Over the weekend, Sunday night in particular I had an extreme panic attack. So intense that I feared I’d have to go to the hospital, the first time intrusive thoughts of suicide flooded my mind with graphic pictures and a true sense of worry and concern that I could very well follow through on such thoughts. I now know that those extreme thoughts and images were simply my brain trying to solve a problem {what OCD loves to do}, to end the intense feelings and death was the only thing my brain could muster at the moment. Clearly, I am not truly suicidal and enjoy my life. Though, struggling with OCD can make life harder.
The following day, Monday, I know that through God I was able to see my therapist that morning. I was called by their office asking if I would like an appointment time that had been canceled by another client. I made more connections during that session. Because of my state that day, and the type of session I had because of it, I was able to see certain OCD tendencies clearly, I understood what my OCD was and has been doing in some areas. Knowledge is power.

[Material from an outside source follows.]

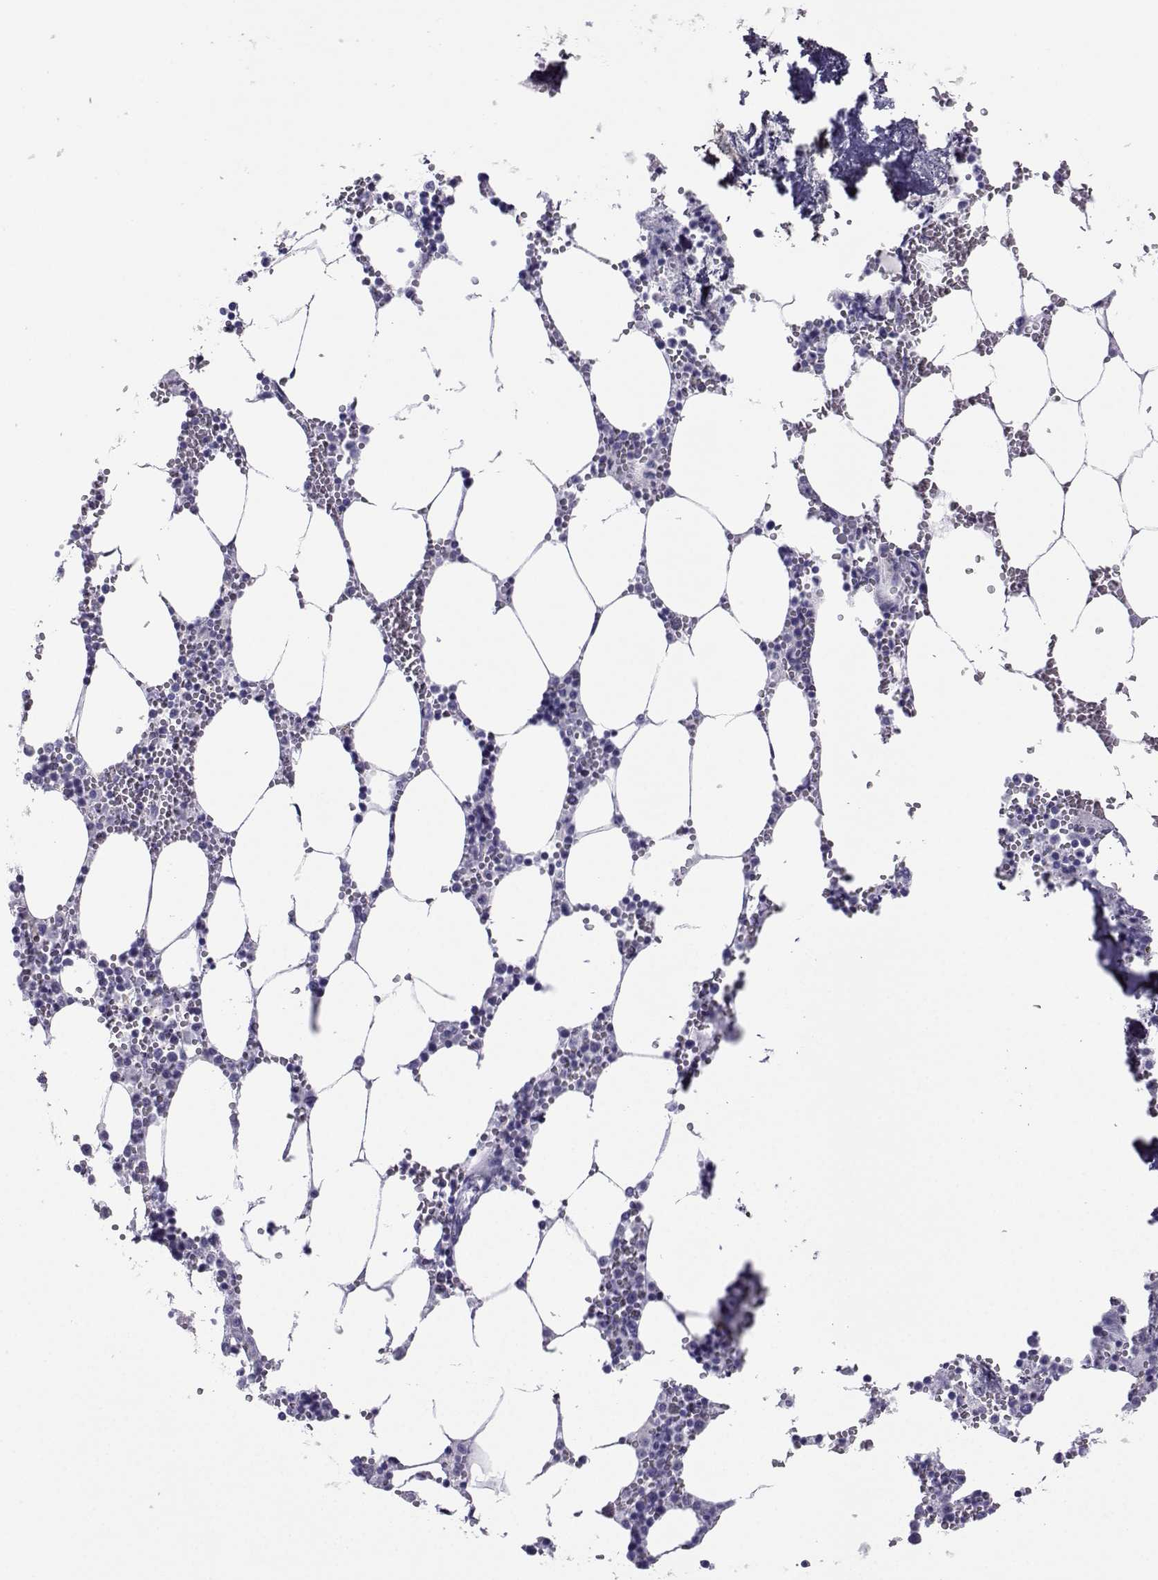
{"staining": {"intensity": "negative", "quantity": "none", "location": "none"}, "tissue": "bone marrow", "cell_type": "Hematopoietic cells", "image_type": "normal", "snomed": [{"axis": "morphology", "description": "Normal tissue, NOS"}, {"axis": "topography", "description": "Bone marrow"}], "caption": "Normal bone marrow was stained to show a protein in brown. There is no significant positivity in hematopoietic cells. Nuclei are stained in blue.", "gene": "LORICRIN", "patient": {"sex": "male", "age": 54}}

My usual go-to ritual when OCD is overwhelming, creeping in to take over, is a panic attack. My brain sends signals to my body that things are not okay. My body starts to feel real, literal sensations that tend to take over against my will. This includes nausea, excess pooping, tightness in my core, the inability to feel the effects of breathing deep, and tingling energy that spreads from my stomach to my extremities. When circumstances get to this point I start to shut down, as a sense of surrendering to the monster that is taking over. I fear the monster, I fear what the monster will bring and it is my fear that allows the monster to create and follow through with what I fear. Compulsions such as isolation, sensory input (health and unhealthy), self-hate talk such as frustrations, annoyance, expectations, and running to the bathroom, taking cold baths or showers, using ice-packs to keep me cold, and shivering, in some instances causing myself to throw-up, ritual praying and breathing techniques.
The connection I made about this in therapy is that this response to OCD is actually a ritual. I’ve always thought that my body had no other option than to run the course of these sensations because OCD and anxiety were doing this to me, how could I stop a physiological effect? That the only way for me to feel better was to go through this hell. When in reality, those compulsions were only an attempt to have momentary relief, but they also feed the OCD. The physical sensations are real, they truly are present, but my mind can make a shift to create new neuropathways. I can manually shift the gears in my brain to move on from that stuck moment and begin to heal and progress.
Clearly, isolation was not helping, which is my default response or compulsion, which had a domino effect to other compulsions farthing the ritual. My therapist presented an alternative. A space to let me feel what I was feeling without labeling it. OCD panic attack episodes are nor pass/fail, black/white, good/bad. They are simply a feeling, a sensation that is presenting itself because of an underlining issue that wants to be heard and addressed. That by surrounding myself with comfort and positive physical sensations can impact for the greater good.